Dhaka/New Delhi: Bangladesh’s Election Commission (EC) on Tuesday said preparations were underway to stage general elections by December as nationwide vandalisms over the past week prompted the interim government chief Muhammad Yunus to agree to the proposal. The EC’s comments came a day after Yunus assured former prime minister Khaleda Zia’s Bangladesh Nationalist Party (BNP) to hold elections by December.
Election Commissioner Abul Fazal Mohammad Sanaullah told journalists: “We are preparing for the national elections in December (this year).” He was speaking after a meeting with diplomats of 17 western and other countries alongside the United Nations and European Union (EU) representatives here.
Instead of local government elections, as proposed by a government-appointed commission, national election is the priority, Sanaullah, who was flanked by the diplomats, said. He said the chief adviser earlier mentioned two deadlines but “we, however, are preparing for the first date.”
UN resident representative Stefan Liller, who attended the meeting, said the United Nations expected the upcoming polls to be the best in Bangladesh's history and “we are supporting the EC to conduct a free and fair election." He, however, declined to comment on challenges of holding such elections, saying “that is not for me to comment.”
On Monday, Chief Adviser Yunus assured Zia’s BNP to hold elections by December as per the party’s demand of quickest possible timing citing reasons of deteriorated law and order situation and the precarious economic conditions. “He (Yunus) informed us that the government is working to hold the election by December,” BNP secretary general Mirja Fakhrul Islam Alamgir told journalists after a meeting with the chief adviser late on Monday night.
Yunus assumed the charge of Bangladesh’s interim government on August 8, 2024, three days after the ouster of the then prime minister Sheikh Hasina’s Awami League regime in an uprising led by the Anti-Discrimination Student Movement. His council of advisers -- effectively the cabinet -- which includes three student movement leaders, launched a reform campaign constituting several commissions to recommend restructuring of the country’s administrative systems and also Bangladesh’s original 1972 constitution.

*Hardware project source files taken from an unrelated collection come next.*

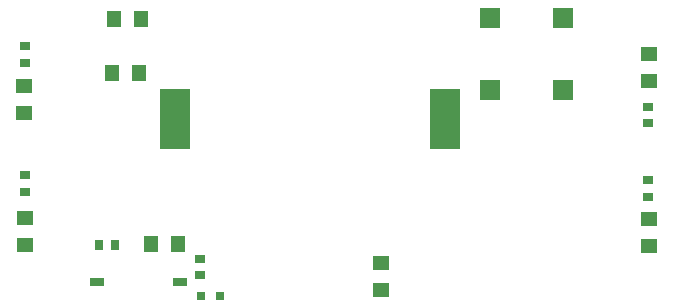
<source format=gtp>
G04*
G04 #@! TF.GenerationSoftware,Altium Limited,Altium Designer,23.2.1 (34)*
G04*
G04 Layer_Color=8421504*
%FSLAX44Y44*%
%MOMM*%
G71*
G04*
G04 #@! TF.SameCoordinates,6051E094-9B17-4579-A263-E95DDA6BD904*
G04*
G04*
G04 #@! TF.FilePolarity,Positive*
G04*
G01*
G75*
%ADD19R,1.2700X1.3970*%
%ADD20R,2.5000X5.1000*%
%ADD21R,1.3970X1.2700*%
%ADD22R,1.8000X1.8000*%
%ADD23R,0.9500X0.8000*%
%ADD24R,1.2000X0.8000*%
%ADD25R,0.8000X0.9500*%
%ADD26R,0.8000X0.8000*%
D19*
X500380Y564642D02*
D03*
X523240D02*
D03*
X498856Y518922D02*
D03*
X521716D02*
D03*
X554736Y374142D02*
D03*
X531876D02*
D03*
D20*
X551796Y480568D02*
D03*
X780796D02*
D03*
D21*
X953262Y512064D02*
D03*
Y534924D02*
D03*
X424180Y485140D02*
D03*
Y508000D02*
D03*
X953262Y395986D02*
D03*
Y373126D02*
D03*
X726567Y358140D02*
D03*
Y335280D02*
D03*
X424688Y396748D02*
D03*
Y373888D02*
D03*
D22*
X880380Y565928D02*
D03*
Y504428D02*
D03*
X818880D02*
D03*
Y565928D02*
D03*
D23*
X952500Y414274D02*
D03*
Y428274D02*
D03*
Y490616D02*
D03*
Y476616D02*
D03*
X424942Y418704D02*
D03*
Y432704D02*
D03*
Y527670D02*
D03*
Y541670D02*
D03*
X573278Y347920D02*
D03*
Y361920D02*
D03*
D24*
X555700Y342646D02*
D03*
X485700D02*
D03*
D25*
X501030Y373888D02*
D03*
X487030D02*
D03*
D26*
X590042Y330454D02*
D03*
X574042D02*
D03*
M02*

</source>
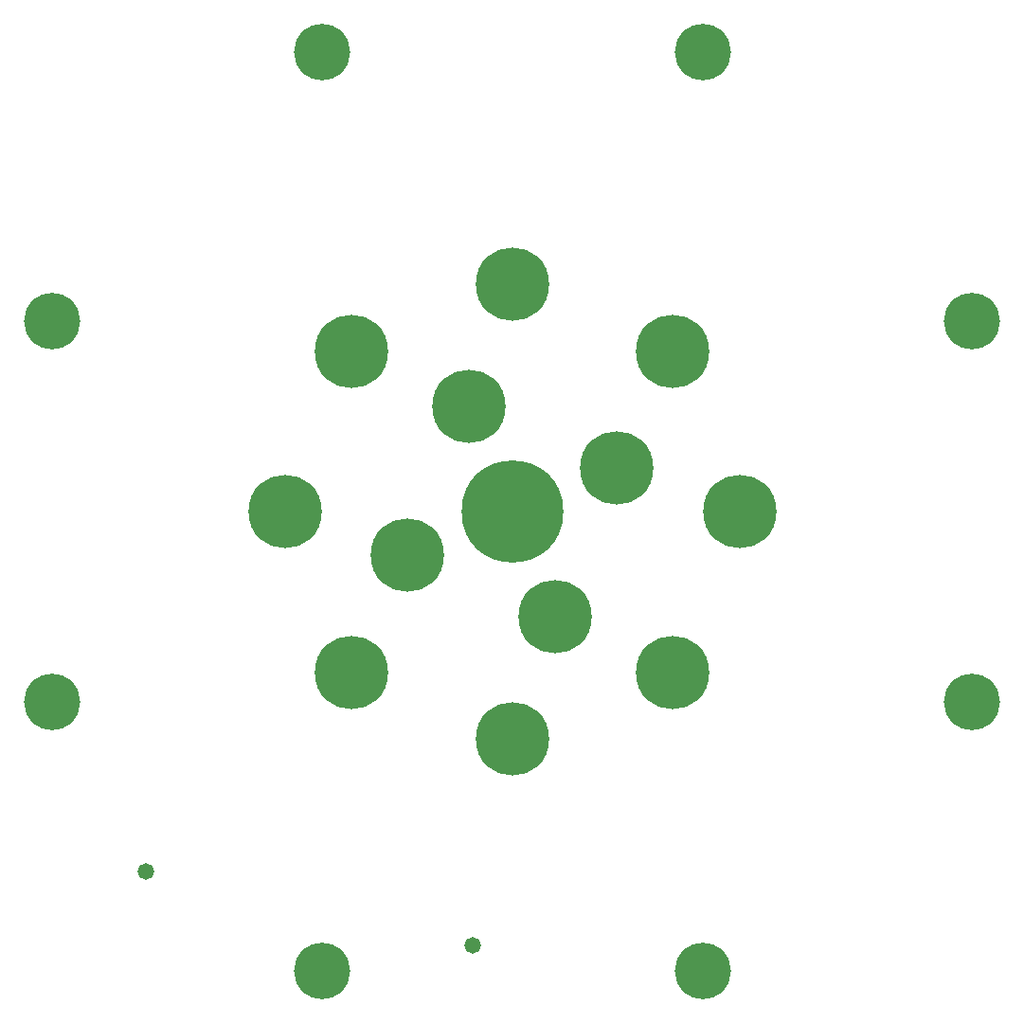
<source format=gts>
G04*
G04 #@! TF.GenerationSoftware,Altium Limited,Altium Designer,18.1.9 (240)*
G04*
G04 Layer_Color=8388736*
%FSTAX25Y25*%
%MOIN*%
G70*
G01*
G75*
%ADD12C,0.25800*%
%ADD13O,0.35800X0.35900*%
%ADD14O,0.19800X0.19900*%
%ADD15C,0.05800*%
D12*
X0536955Y0515307D02*
D03*
X0484693Y0536955D02*
D03*
X0463045Y0484693D02*
D03*
X0515307Y0463045D02*
D03*
X058Y05D02*
D03*
X042D02*
D03*
X0556568Y0556568D02*
D03*
X05Y058D02*
D03*
X0443432Y0556568D02*
D03*
Y0443432D02*
D03*
X05Y042D02*
D03*
X0556568Y0443432D02*
D03*
D13*
X05Y05D02*
D03*
D14*
X06617Y0433D02*
D03*
X0567Y03383D02*
D03*
X0433D02*
D03*
X03383Y0433D02*
D03*
Y0567D02*
D03*
X0433Y06617D02*
D03*
X0567D02*
D03*
X06617Y0567D02*
D03*
D15*
X0486Y03475D02*
D03*
X0371Y03735D02*
D03*
M02*

</source>
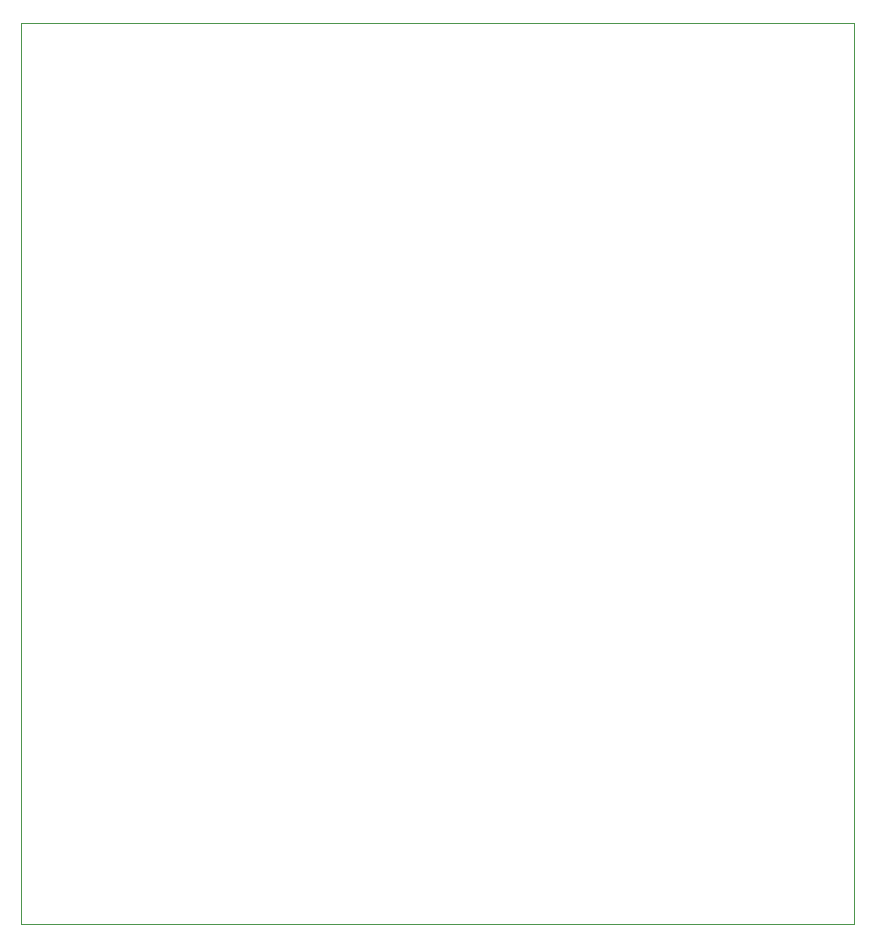
<source format=gbr>
%TF.GenerationSoftware,KiCad,Pcbnew,9.0.1*%
%TF.CreationDate,2025-10-29T09:39:48+01:00*%
%TF.ProjectId,ZoneECU,5a6f6e65-4543-4552-9e6b-696361645f70,rev?*%
%TF.SameCoordinates,Original*%
%TF.FileFunction,Profile,NP*%
%FSLAX46Y46*%
G04 Gerber Fmt 4.6, Leading zero omitted, Abs format (unit mm)*
G04 Created by KiCad (PCBNEW 9.0.1) date 2025-10-29 09:39:48*
%MOMM*%
%LPD*%
G01*
G04 APERTURE LIST*
%TA.AperFunction,Profile*%
%ADD10C,0.050000*%
%TD*%
%TA.AperFunction,Profile*%
%ADD11C,0.025400*%
%TD*%
G04 APERTURE END LIST*
D10*
X165500000Y-153795000D02*
X165500000Y-77500000D01*
X165500000Y-77500000D02*
X95000000Y-77500000D01*
X95000000Y-77500000D02*
X95000000Y-153795000D01*
X95000000Y-153795000D02*
X165500000Y-153795000D01*
D11*
%TO.C,J1*%
X95149600Y-153795000D02*
X165050400Y-153795000D01*
%TD*%
M02*

</source>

The government-instituted commissions submitted their reports while the one for the constitutional reform proposed a series of changes in the charter. The Constitution Reform Commission recommended changing state principles, deleting “secularism” and “nationalism” and suggested, if needed, the charter should be scrapped entirely instead of amendments, which was done previously several times.

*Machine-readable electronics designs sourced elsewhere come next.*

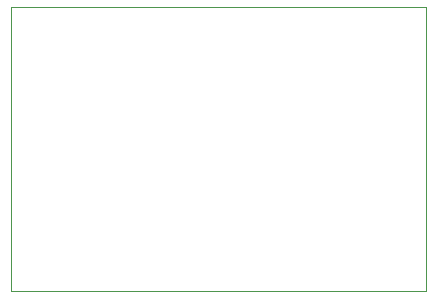
<source format=gbr>
%TF.GenerationSoftware,KiCad,Pcbnew,(6.0.8)*%
%TF.CreationDate,2023-06-07T12:36:53+01:00*%
%TF.ProjectId,BlueRetro_Universal_HW1_3v3,426c7565-5265-4747-926f-5f556e697665,rev?*%
%TF.SameCoordinates,Original*%
%TF.FileFunction,Profile,NP*%
%FSLAX46Y46*%
G04 Gerber Fmt 4.6, Leading zero omitted, Abs format (unit mm)*
G04 Created by KiCad (PCBNEW (6.0.8)) date 2023-06-07 12:36:53*
%MOMM*%
%LPD*%
G01*
G04 APERTURE LIST*
%TA.AperFunction,Profile*%
%ADD10C,0.050000*%
%TD*%
G04 APERTURE END LIST*
D10*
X131267200Y-49403000D02*
X166446200Y-49403000D01*
X166446200Y-49403000D02*
X166446200Y-73380600D01*
X166446200Y-73380600D02*
X131267200Y-73380600D01*
X131267200Y-73380600D02*
X131267200Y-49403000D01*
M02*

</source>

The Anti-Discrimination Student Movement that led the uprising earlier vowed to “bury” the 1972 constitution calling it a “Mujibist” charter, a reference to the country’s founding father Sheikh Mujibur Rahman. In view of visibly mounting pressures from the BNP and other major parties, Yunus earlier said the polls could be held after minimal reforms by December or after substantial ones in June 2026.
The students’ platform hinted they were set to float a political party themselves prompting BNP to demand early elections while it also expressed fears about the government’s neutrality during the polls as the students’ platform hinted to float a political party of their own to take part in the election.
BNP Secretary General Mirza Fakhrul Islam Alamgir said the government could not evade responsibilities of countrywide vandalism incidents in recent days as “we have seen that those incidents happened one after another in front of law enforcement and other government agencies.”
“As a result of these incidents the overall law and order situation deteriorated to a large extent,” he said after the meeting with Yunus at his official Jamuna residence. The incidents he referred to started earlier this month when a mob demolished Mujib’s residence at 32 Dhanmondi on February 5 under what they called a “bulldozer procession” with little government interference to stop them.
The mobs subsequently carried out a nationwide mayhem setting on fire or demolishing Hasina’s close relatives and party leaders and government ministers across the country. Most of the ministers or leaders of Hasina’s party and several police and administrative officials are now behind bars or hiding at home and abroad to evade arrests, mainly on charges of ruthlessly suppressing the uprising by allegedly killing several hundred people during the July-August uprising.